The circuit provides the path for the electrical current to flow. A closed circuit is a complete path-meaning that the electricity flows from the source to the destination without interference, and then flows back to the source. An open circuit means that something has stopped or interrupted the continuity of the current-simple wear and tear can cause this. A short circuit means that there is an atypical connection between wires or between a wire and the ground. Short circuits will trip the circuit breaker. A circuit breaker protects each circuit if it is overloaded with current. A circuit breaker can shut-off automatically (when overloaded) or manually when it is time to make repairs or upgrades. A circuit overload simply means that there is too much current moving through the circuit, the wires get hot, and can be extremely dangerous.

Lines

There are several types of electrical lines that a lawyer should familiarize himself with. Transmission lines are power lines that carry high voltage electricity over long distances.
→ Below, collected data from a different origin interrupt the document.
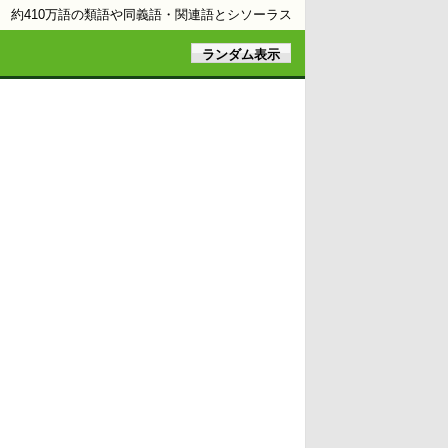
約410万語の類語や同義語・関連語とシソーラス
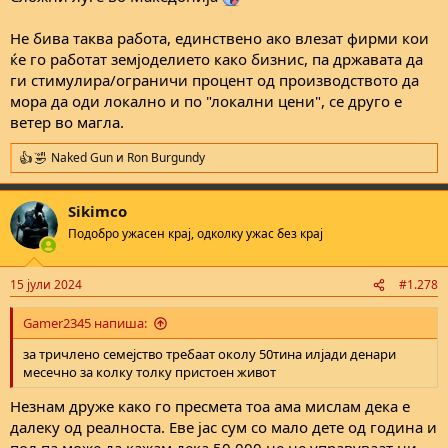
Не бива таква работа, единствено ако влезат фирми кои
ќе го работат земјоделието како бизнис, па државата да
ги стимулира/ограничи процент од производството да
мора да оди локално и по "локални цени", се друго е
ветер во магла.
Naked Gun
и
Ron Burgundy
R
e
a
Sikimco
c
t
Подобро ужасен крај, одколку ужас без крај
i
o
n
15 јули 2024
#1.278
s
:
Gamer2345 напиша:
за тричлено семејство требаат околу 50тина илјади денари
месечно за колку толку пристоен живот
Незнам друже како го пресмета тоа ама мислам дека е
далеку од реалноста. Еве jас сум со мало дете од година и
пол па може да кажам дека 50.000 не не управуваат ни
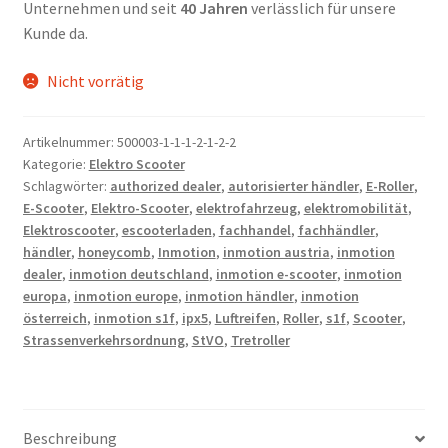
Unternehmen und seit
40 Jahren
verlässlich für unsere
Kunde da.
Nicht vorrätig
Artikelnummer:
500003-1-1-1-2-1-2-2
Kategorie:
Elektro Scooter
Schlagwörter:
authorized dealer
,
autorisierter händler
,
E-Roller
,
E-Scooter
,
Elektro-Scooter
,
elektrofahrzeug
,
elektromobilität
,
Elektroscooter
,
escooterladen
,
fachhandel
,
fachhändler
,
händler
,
honeycomb
,
Inmotion
,
inmotion austria
,
inmotion
dealer
,
inmotion deutschland
,
inmotion e-scooter
,
inmotion
europa
,
inmotion europe
,
inmotion händler
,
inmotion
österreich
,
inmotion s1f
,
ipx5
,
Luftreifen
,
Roller
,
s1f
,
Scooter
,
Strassenverkehrsordnung
,
StVO
,
Tretroller
Beschreibung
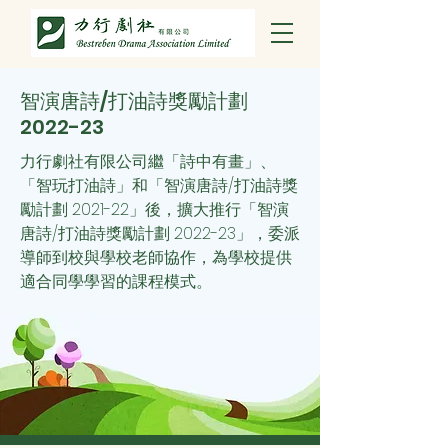
智演唐詩/打油詩獎勵計劃
2022-23
力行劇社有限公司繼「詩中有畫」、
「智玩打油詩」和「智演唐詩/打油詩獎
勵計劃 2021-22」後，擴大推行「智演
唐詩/打油詩獎勵計劃 2022-23」，委派
導師到校與學校老師協作，為學校提供
適合同學學習的課程模式。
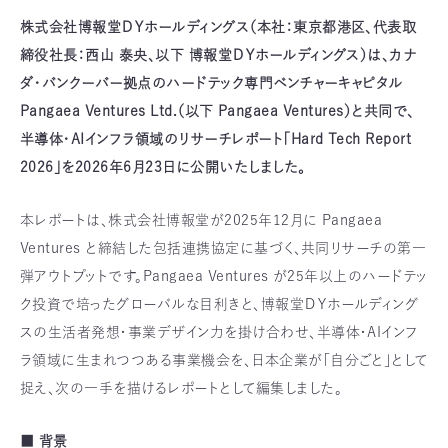
株式会社博報堂ＤＹホールディングス（本社：東京都港区、代表取
締役社長：西山 泰央、以下 博報堂ＤＹホールディングス）は、カナ
ダ・バンクーバー拠点のハードテック専門ベンチャーキャピタル
Pangaea Ventures Ltd.（以下 Pangaea Ventures）と共同で、
半導体・AIインフラ領域のリサーチレポート「Hard Tech Report
2026」を2026年6月23日に公開いたしました。
本レポートは、株式会社博報堂が2025年12月に Pangaea
Ventures と締結した包括連携協定に基づく、共同リサーチの第一
弾アウトプットです。Pangaea Ventures が25年以上のハードテッ
ク投資で培ったグローバルな目利きと、博報堂ＤＹホールディング
スの生活者発想・事業デザイン力を掛け合わせ、半導体・AIインフ
ラ領域に生まれつつある事業機会を、日本企業が「自分ごと」として
捉え、次の一手を描けるレポートとして編集しました。
■ 背景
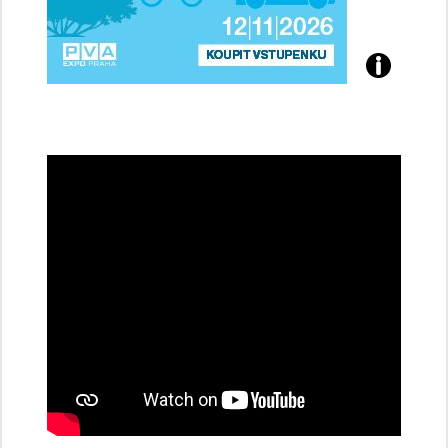
Přijďte
na
konferenci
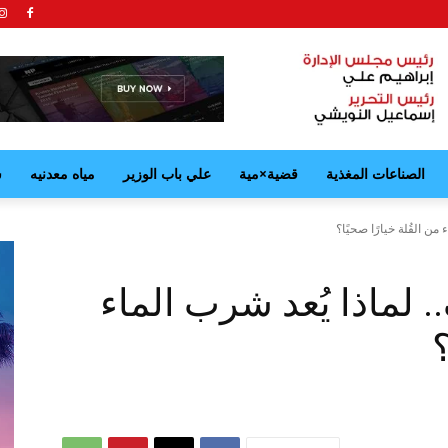
الصناعات المغذية
قضية×مية
علي باب الوزير
مياه معدنيه
ش
من القُلة خيارًا صحيًا؟
 لماذا يُعد شرب الماء
؟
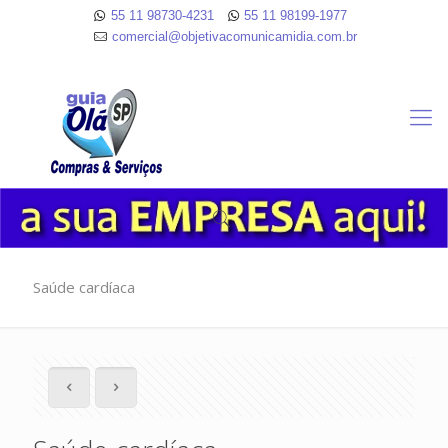
55 11 98730-4231
55 11 98199-1977
comercial@objetivacomunicamidia.com.br
Saúde cardíaca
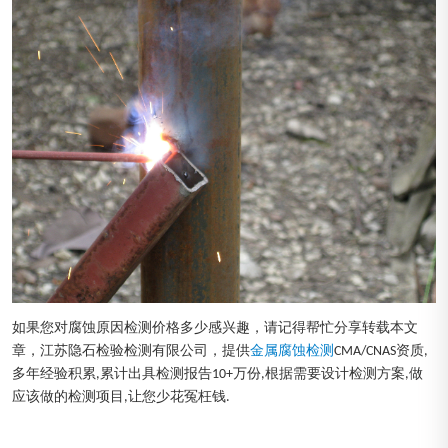
如果您对腐蚀原因检测价格多少感兴趣，请记得帮忙分享转载本文
章，江苏隐石检验检测有限公司，提供
金属腐蚀检测
CMA/CNAS资质,
多年经验积累,累计出具检测报告10+万份,根据需要设计检测方案,做
应该做的检测项目,让您少花冤枉钱.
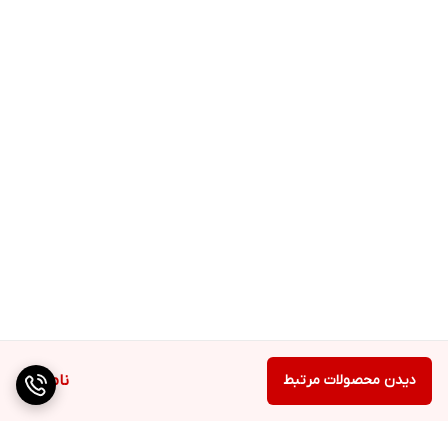
دیدن محصولات مرتبط
ناموجود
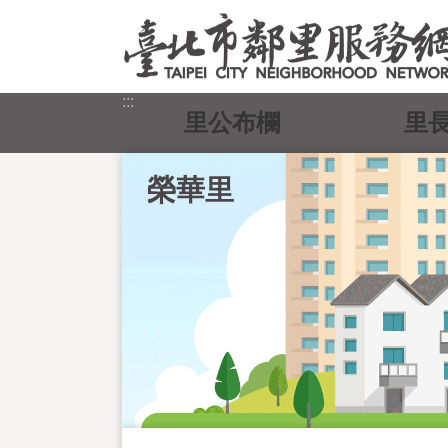
跳到主要內容區塊
:::
里公布欄
里
榮華里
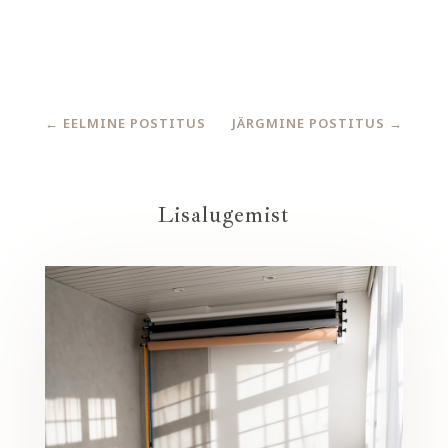
←
EELMINE POSTITUS
JÄRGMINE POSTITUS
→
Lisalugemist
Distribution lines can run above ground or below ground. These lines carry electricity through towns and neighborhoods. Service lines are the electric wires that run from the utility pole to the meter at your home or business. These lines are also referred to as "service drops"-which most commonly are a tri-plex wire consisting of a bare center wire accompanied by two coded black wires wrapped around. And finally, an electric transformer is the gray box mounted on the utility pole below the distribution lines. The transformer reduces the primary voltage from the transmission lines down to a household level-sent through the distribution line.

Finally, one should always make their best efforts to prevent the horrific effects of electrical accidents. One way to prevent these events from occurring is the Ground Fault Circuit Interrupter (GFCI). These are often used in homes. The GFCI is a circuit breaker which opens within a tenth of a second if the current exceeds a certain voltage amount (6 milliamps). In homes, they are affixed to electrical outlets near water sources like the bathroom, kitchen and laundry rooms. The GFCI shuts off power instantly when a circuit shorts or overloads.

Our law firm strives to protect the rights of individuals who are injured in all types of electrical accidents. Currently we are representing three clients who are victims of negligent working conditions and as a result lost their limbs from electrical accidents. These victims' lives have been changed forever. However, the best solution is prevention. As the saying goes "a little goes a long way", and with a little knowledge of electrical accidents, hopefully our prevention efforts, such as safe working conditions and the use of GFCIs, will go a long way.